Moon mission 2.0: What humanity will learn by going back to the Moon

Going back to the moon will give us fresh insights about the creation of our solar system.

MICHELLE THALLER: This July we're going to be celebrating the 50th anniversary of the Moon landing Apollo 11. I was actually not alive for the moon landing. And I have no memory of people being on the Moon. I was alive in the very early '70s, but as a two or three-year-old, was never something that I was aware of. So I never had the chance to look up in the sky at the Moon and think there are people up there today. So in the 1960s, of course, this was a part of the Cold War. It was some of our competition with the Soviet Union. We wanted to make sure that we were ahead of them in terms of building big rockets and missiles and that kind of thing. But I think what's happened now is that we have a much stronger scientific case for returning to the Moon.

And this is something that I'm really excited about as a scientist, not just as an American, and not just as a human. I'm also very much looking forward to having the first woman on the moon, the first person of color on the moon, I think that's very important because so far, everybody who's walked on the moon is somebody that doesn't look a whole lot like me. And I would like that to change in the very near future. But why do I want to go back to the Moon? I mean, we were there before, 50 years ago.

We brought back hundreds of pounds of rocks. So why would you want to go back? And one of the things is that the samples that we took from the moon the rocks, the dust, the soil, from the moon that we took completely revolutionized our view of how the Earth formed, how the solar system formed, and even things that we see as we look out into other solar systems around other stars. Now, why? Well, what changed so much? The moon rocks were entirely different than what we expected. Specifically, anything that could possibly burn at all. What we call volatiles was gone. They were very, very dry. There was almost no water, and by water, I mean water that was actually dissolved into the minerals. I mean not liquid water, not even ice, but water that's contained in the chemical structure of the rock.

But in other ways they were almost identical to the Earth. They had the same type of isotopic ratios, chemical markers about how old the rocks were. And so how could you have something that has such a similar composition to the Earth but be so different? Almost as if you had Earth rocks, but then everything that could possibly burn was taken away. And we realized that the moon must really be something special. It seems that the moon is the product of a giant collision, a collision between planets. Something at least the size of Mars and maybe even bigger, maybe the size of the Earth today, actually hit the young Earth when it was forming. This would have happened billions of years ago.

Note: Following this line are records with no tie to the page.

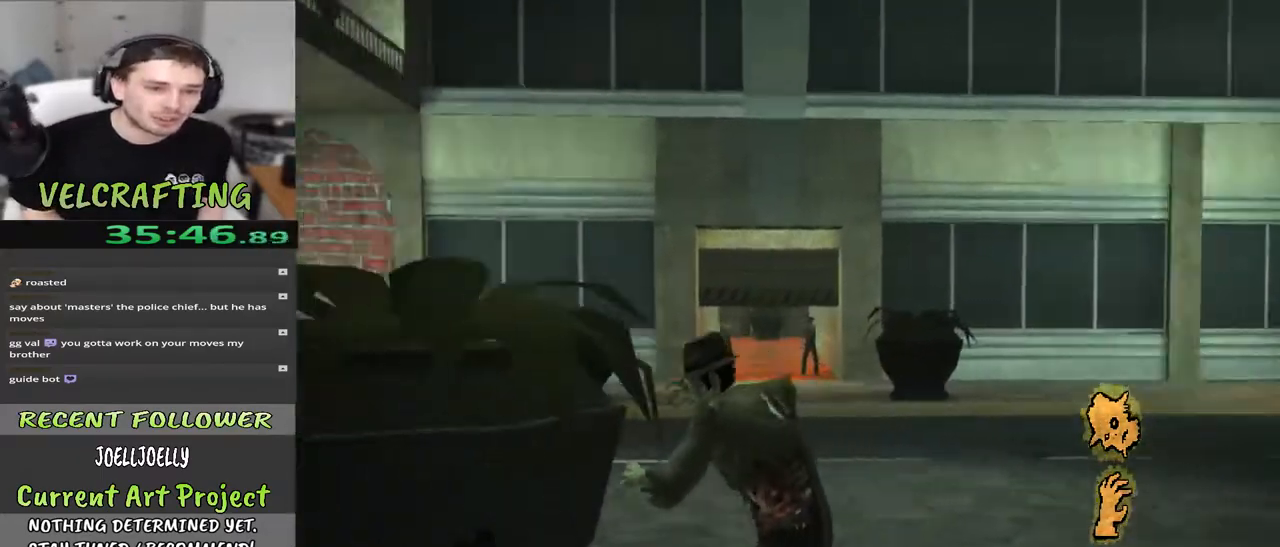
{"buttons": [], "left_stick": "left", "right_stick": "center", "events": [[300, "right_stick", "center"]]}
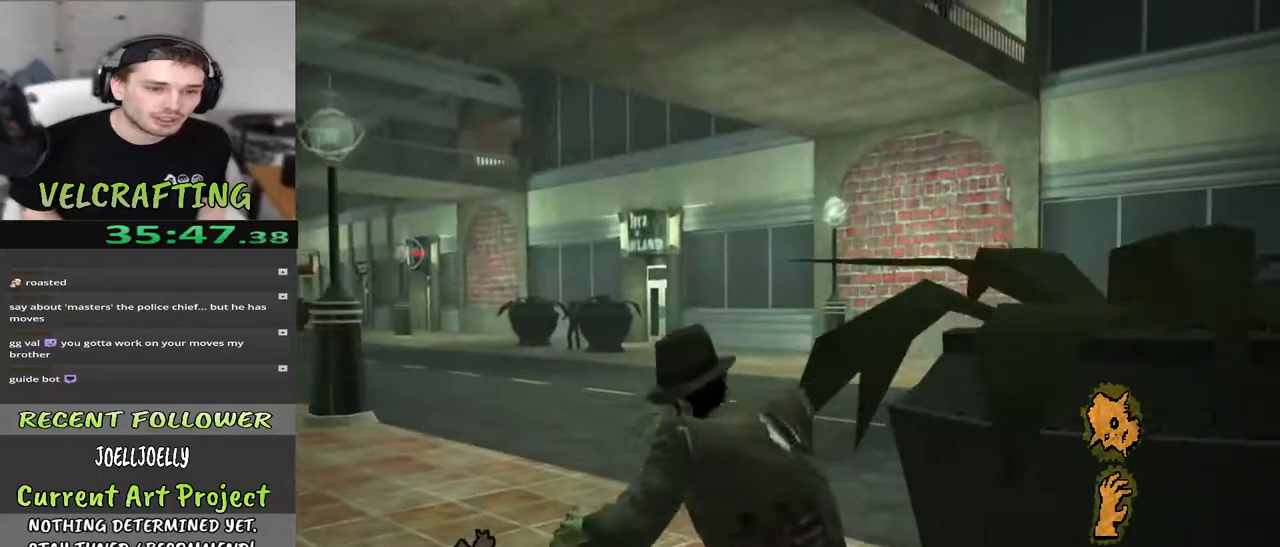
{"buttons": [], "left_stick": "up", "right_stick": "center", "events": [[17, "right_stick", "left"], [83, "left_stick", "up-left"], [333, "right_stick", "center"], [400, "left_stick", "up"]]}
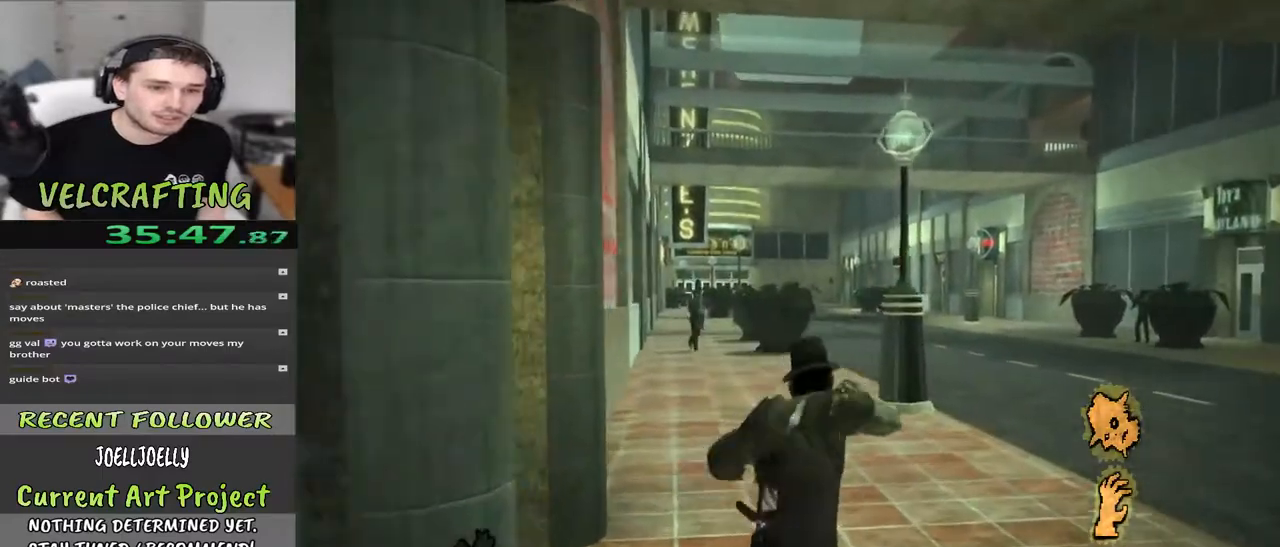
{"buttons": [], "left_stick": "up", "right_stick": "center", "events": [[283, "right_stick", "down-left"], [333, "right_stick", "center"]]}
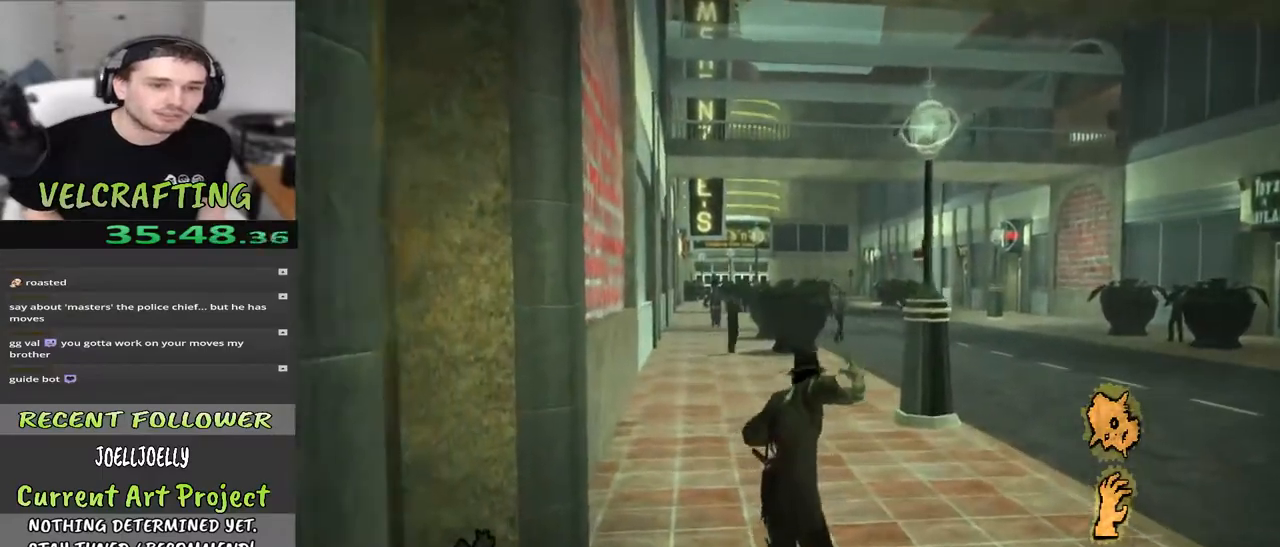
{"buttons": [], "left_stick": "up", "right_stick": "down-left", "events": [[67, "right_stick", "down-left"], [267, "right_stick", "center"], [450, "right_stick", "down-left"]]}
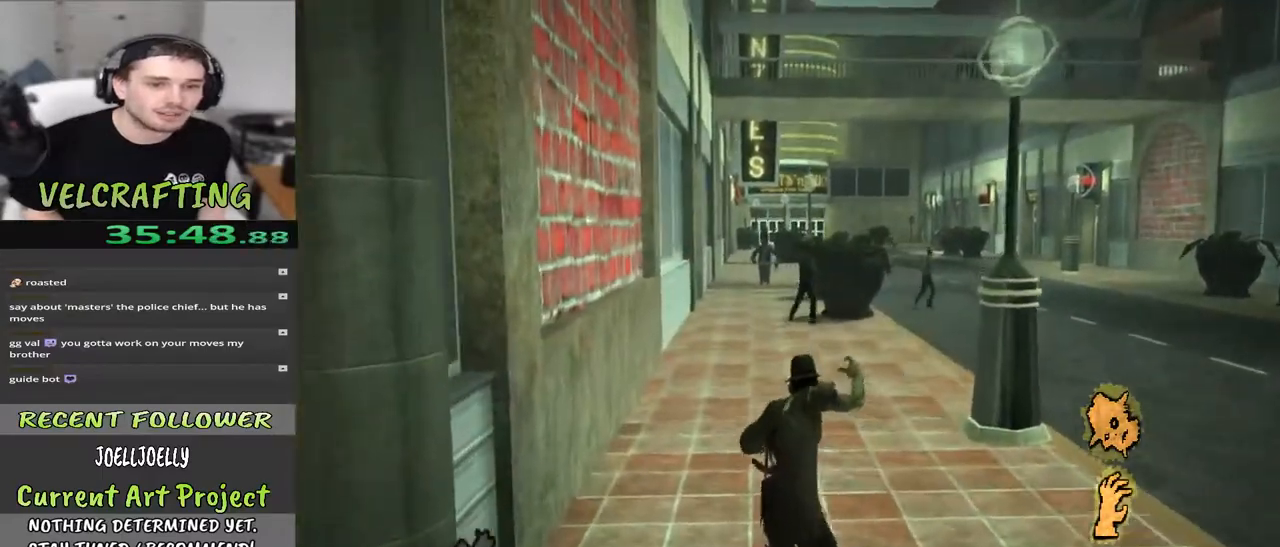
{"buttons": [], "left_stick": "up", "right_stick": "center", "events": [[133, "right_stick", "center"]]}
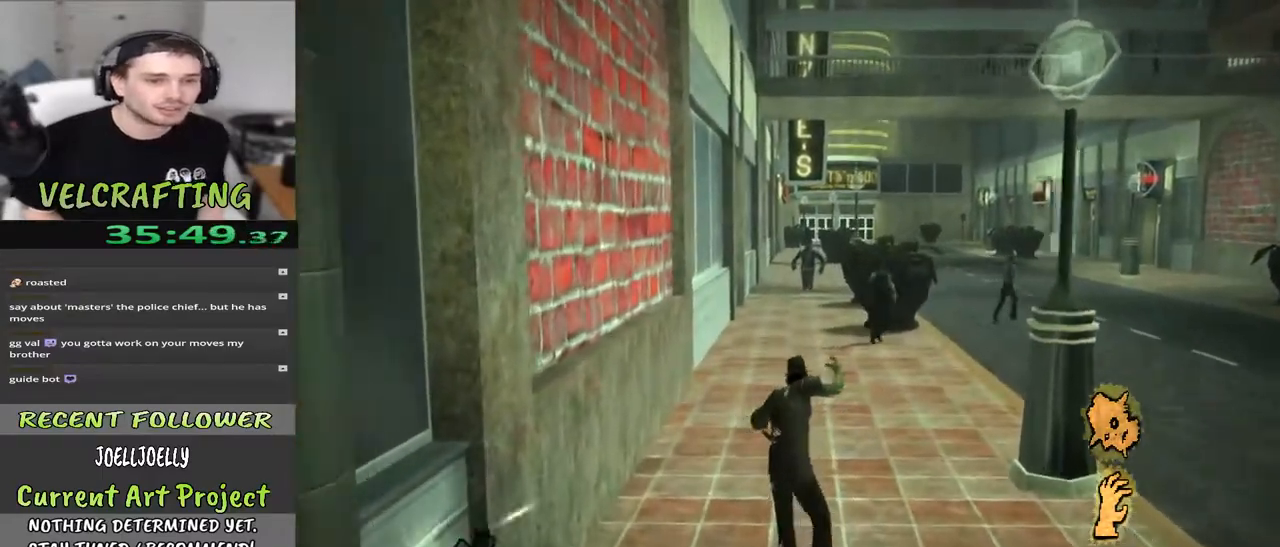
{"buttons": [], "left_stick": "up", "right_stick": "center", "events": []}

And debris was thrown off during that explosion that eventually came together under the force of gravity and formed the moon. So in the moon rocks there's records of this giant collision. There may even be records in some of the minerals of what that other planet was like, the planet that's no longer there, what actually hit us to form the current Earth and Moon system. There's also all kinds of wonderful records on the Moon as to what happened to the Earth over time. Unlike the surface of the Earth, the moon doesn't really change much. I mean, yes, there are meteorites that hit it from time to time, but there's no water, no erosion, no wind, there's no chemical weathering of the rocks.

So what you have is a preservation of what the Earth has been through for the last billion, hundreds of millions of years. One of the amazing things we found in moon rocks is evidence that the Earth probably passed very close to an exploding star about 300 million years ago. And there actually was kind of a radioactive rain that came down on us from this exploding star. And we only see that record on the surface of the moon in the rocks, and also at the very bottom of the Earth's ocean. In sediments that are that ancient, they preserved that time. So the moon is actually going to be able to tell us, when we have more samples, what the whole history of the Earth was like, how the Earth formed, and what happened to the Earth over time. Recently, we actually found the oldest Earth rock that we have on the moon. It was actually in a lunar sample.

We found that there was a little bit of Earth that had actually probably been thrown off during a collision. A big asteroid hit us. Rocks flew up into space, some of them landed on the moon. And now, we actually have a sample of the Earth three billion years ago when it was hit by something very large. The moon rocks are also telling us things like where organic molecules, the building blocks of our chemistry, came from, and maybe even the origin of water. We're finding tiny little bits were actually formed during collisions and volcanism on the surface of the moon. Now, all of these things are things we've just realized are there in the lunar samples. Most of the samples have already been picked over and chemically analyzed.

We've crushed things up. We've changed them. We're so much better now at being able to do the chemical analysis, And we understand so much more about what it's saying, That we need better samples. and the exploration is going to be really amazing. One of the challenges is protecting the astronauts from solar storms. We realize we got pretty lucky with Apollo. Had there been a very strong solar storm, It could have damaged instruments, could even have hurt the astronauts. And so now, we know we need to protect people when they're up there. And we'll probably have them land very near craters at the poles of the moon. The poles are really important because there are craters up there that never see sunlight. They're actually permanently shadowed from the sun. And so, if there's a big solar storm, all the astronauts need to do is go down one of these craters, And they can be safe from that.

Also, when you're near the poles. You're almost continuously illuminated by the sunlight, and you have great contact with Earth as well. So I think probably the first place we're going to go, we actually have chosen the South Pole. That's the goal for the place to send astronauts next, South Pole of the moon. So as a scientist, the moon has a much larger context as well. We see things happening in other solar systems around other stars. Occasionally, you see a giant flash of heat, And a solar system many light-years away appears to be full of molten metal All at once. And probably what we've seen is an event like the formation of the moon two planets have collided. I don't know if we'd really understand what was going on if we didn't have the example of the moon right there in front of us.

So it's been more than 50 years, I am really looking forward to someday looking up there, and I really hope I can see a little light, You know something up there at the very base of the moon that you can actually see that there are people up there today. And I think that will be an amazing feeling to look up and feel humanity on the moon again.

  • July 2019 marks the 50th anniversary of the moon landing — Apollo 11.
  • Today, we have a strong scientific case for returning to the moon: the original rock samples that we took from the moon revolutionized our view of how Earth and the solar system formed. We could now glean even more insights with fresh, nonchemically-altered samples.
  • NASA plans to send humans to a crater in the South Pole of the moon because it's safer there, and would allow for better communications with people back on Earth.